Data Security Guidance: The Difference Between the Proposed HIPAA Security Rule Update and an Actual Rule Change

Data Security Guidance: The Difference Between the Proposed HIPAA Security Rule Update and an Actual Rule Change
In late December of 2024, HHS proposed, through a Notice of Proposed Rulemaking (NPRM), to revise the HIPAA Security Rule. Does this mean that there is a new Security Rule in place? Absolutely not. To understand why, it helps to know the difference between a proposed rule (which is what the December 2024 HHS proposal is), and a final rule. The proposed rule is a proposal. Only the final rule has the force of law.

What is a Regulation?
In 1996, HIPAA (a law, or statute) was passed. In the law, Congress directed the Department of Health and Human Services (HHS), an executive branch agency, the authority to enforce that law, by directing HHS to come up with regulations for it. The HIPAA law is written as a broad command: “Security of PHI must be protected.” The Security Rule, or regulations, are the “who, what, when, where, and how” details that dictate how the law is to be implemented - what security measures are required, who must take them, and how and when security measures must be implemented.

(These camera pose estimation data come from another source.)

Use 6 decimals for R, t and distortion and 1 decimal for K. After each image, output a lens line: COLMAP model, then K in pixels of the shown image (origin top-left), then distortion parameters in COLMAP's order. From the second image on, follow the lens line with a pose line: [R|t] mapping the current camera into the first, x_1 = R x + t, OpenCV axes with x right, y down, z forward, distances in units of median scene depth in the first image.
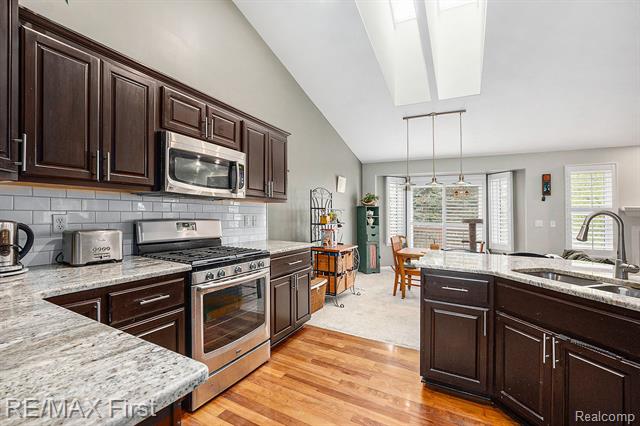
lens RADIAL K [[283.0, 0, 320.0], [0, 283.0, 213.0], [0, 0, 1]] dist [-0.032205, 0.000205]
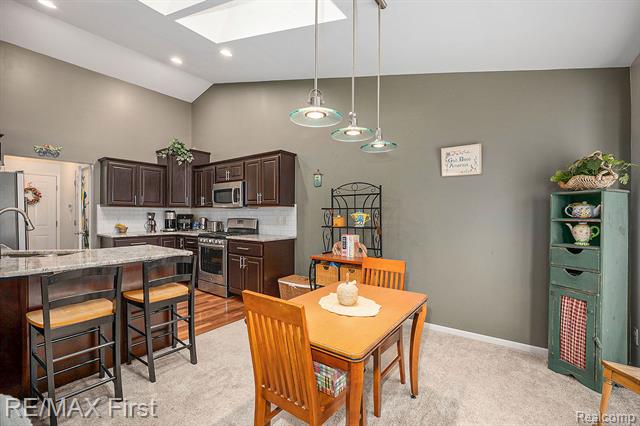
lens RADIAL K [[288.0, 0, 320.0], [0, 288.0, 213.0], [0, 0, 1]] dist [0.001171, 0.000109]
pose [[-0.161980, -0.008166, -0.986760, 1.408163], [0.008807, 0.999914, -0.009721, 0.009886], [0.986755, -0.010265, -0.161894, 1.747442]]
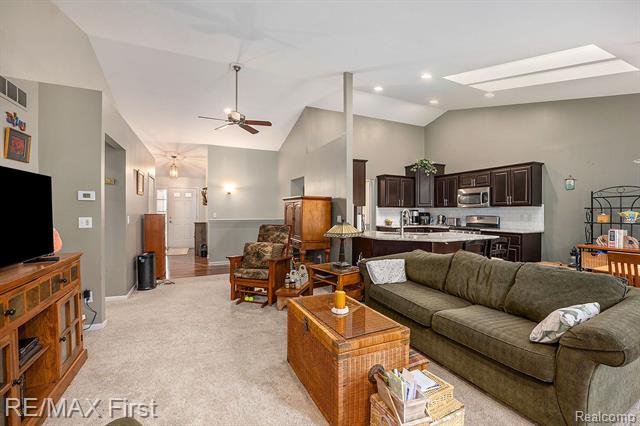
lens RADIAL K [[283.0, 0, 320.0], [0, 283.0, 213.0], [0, 0, 1]] dist [-0.032205, 0.000205]
pose [[-0.605451, -0.001573, -0.795881, 2.317348], [0.005289, 0.999968, -0.006000, 0.006522], [0.795865, -0.007842, -0.605424, 1.260741]]
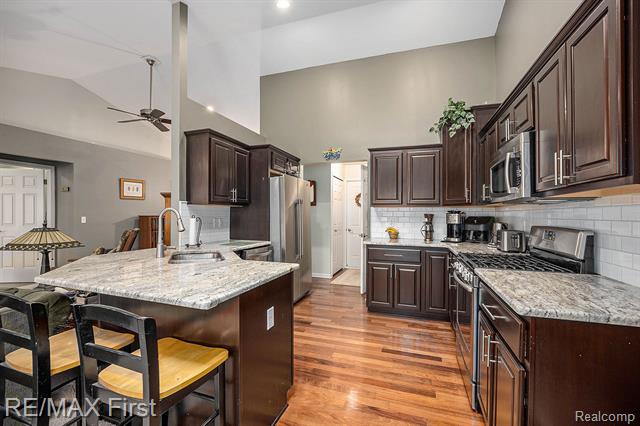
lens RADIAL K [[288.0, 0, 320.0], [0, 288.0, 213.0], [0, 0, 1]] dist [0.001171, 0.000109]
pose [[-0.988006, -0.009013, -0.154153, 0.354214], [-0.006231, 0.999809, -0.018520, 0.003468], [0.154290, -0.017337, -0.987873, 1.608578]]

In general, the authority to issue regulations includes the authority to issue subsequent regulations that are necessary to effect a law’s purpose. The Security Rule has not been updated since 2013. Significant technological advancements have taken place since then, prompting HHS’ proposal (NPRM) to strengthen Security Rule standards - to update the Security Rule (regulation).

What Happens to a Rule after it is Proposed?
Once a Notice of Proposed Rulemaking, or NPRM, is issued, the issuing agency (here, HHS) solicits comments from the public on the proposal. During the comment period, interested stakeholders can submit comments on what they think about the proposed rule. Once the comment period closes, the agency then reviews the comments.

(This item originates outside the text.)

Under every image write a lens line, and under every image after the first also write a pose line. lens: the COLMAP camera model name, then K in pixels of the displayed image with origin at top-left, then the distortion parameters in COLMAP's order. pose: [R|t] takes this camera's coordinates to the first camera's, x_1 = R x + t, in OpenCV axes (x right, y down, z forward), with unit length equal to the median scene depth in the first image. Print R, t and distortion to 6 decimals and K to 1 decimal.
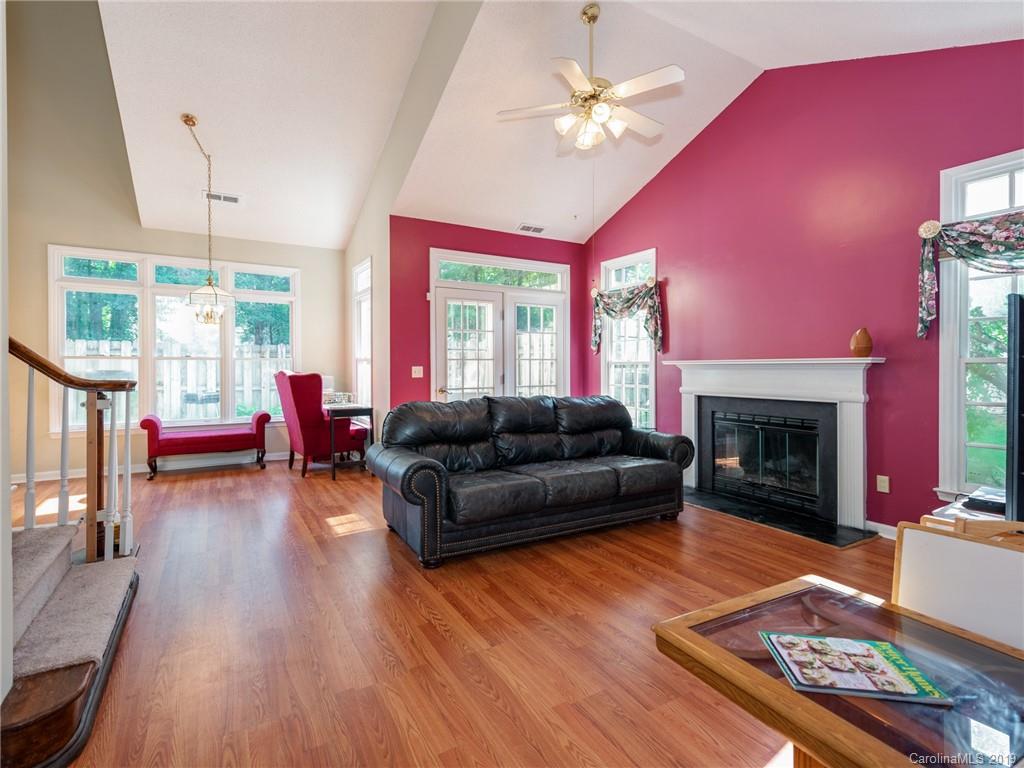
lens RADIAL K [[509.0, 0, 492.5], [0, 509.0, 368.1], [0, 0, 1]] dist [-0.001693, -0.000698]
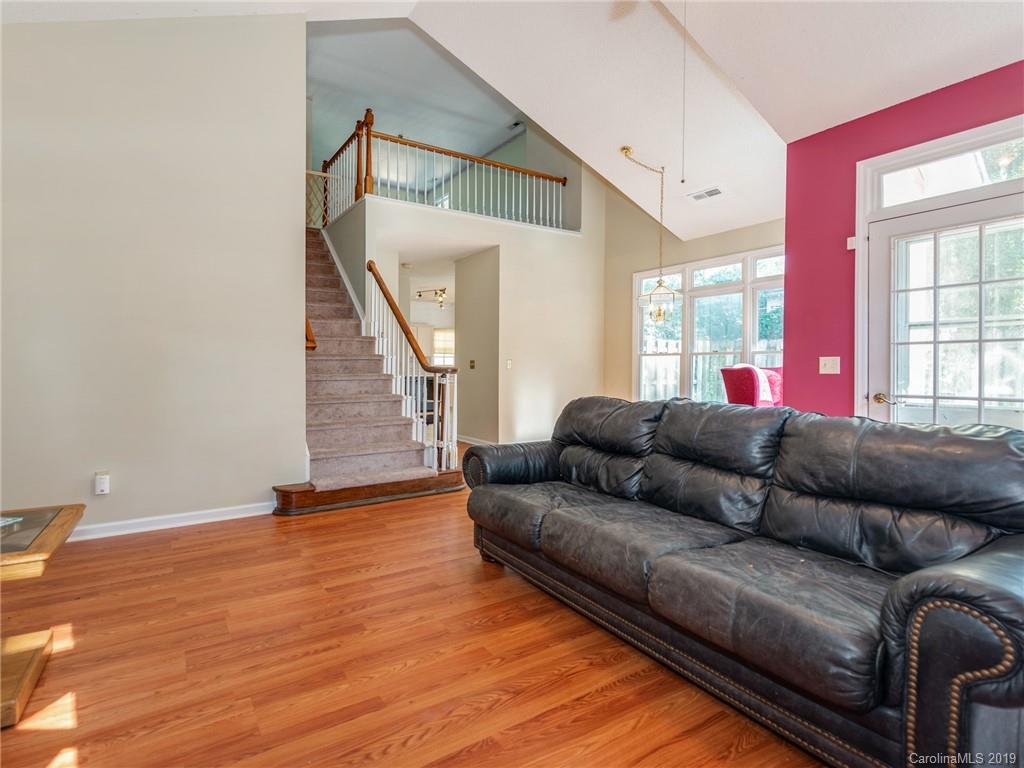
lens RADIAL K [[493.7, 0, 472.5], [0, 493.7, 380.4], [0, 0, 1]] dist [-0.003747, -0.000978]
pose [[0.037797, 0.029830, -0.998840, 0.438436], [-0.004966, 0.999548, 0.029663, 0.009818], [0.999273, 0.003839, 0.037928, 0.496239]]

Once an agency has completed a legally required review of comments, the agency then must decide how to proceed. In some instances, in response to comments, the agency may request additional feedback on the proposed rule or certain aspects of it.  In others, the agency may revise the proposed rule and issue another proposed rule in its place. In others still, the agency may withdraw the proposed rule, or may simply choose to not act on the proposal any further.

If an agency decides to go ahead and finalize the rule (make the proposed rule official), the agency publishes a final rule. A final rule has the effect of law. A proposed rule does not - it is, as the name implies, just a proposal.

What is the Status of the Proposed Security Rule Modifications?
When HHS issued the NPRM, it provided for a 60-day comment period. The comment period closed on March 7, 2025. HHS received a total of 4,747 comments - a significant number.
HHS is not required to finalize the proposed rule within a set time frame.

Has HHS Indicated What it Intends to Do With the Proposal?
The Health Care Compliance Association (HHS), a major industry player, interviewed HHS OCR Director Paula Stannard through its publication, Report on Patient Privacy (RPP) in mid-December of 2025. The interview touched on a number of Security Rule issues, including the ongoing HIPAA risk analysis initiative.  The status of the proposed rule?  Well,.....  RPP wrote an article summarizing the interview on January 4, 2026. The title? OCR’s Stannard Mum on Fate of Security Rule NPRM (Report on Patient Privacy 26, no. 1 (January 2026)). Director Stannard discussed the proposed rule, but gave no hint as to its fate.

You can check the status of the rule by going to this website: https://www.reginfo.gov/public/do/eAgendaViewRule?pubId=202504&RIN=0945-AA2

Conclusion
The HIPAA Security Rule NPRM reflects HHS’ desire to update the Security Rule to ensure it achieves the purpose of securing electronic protected health information in the 21st century.  The public was given an opportunity to comment on the proposed rule. The comment period has closed. HHS must now decide how to act on the Final Rule. Compliancy Group will let clients know if and when the proposed rule becomes final.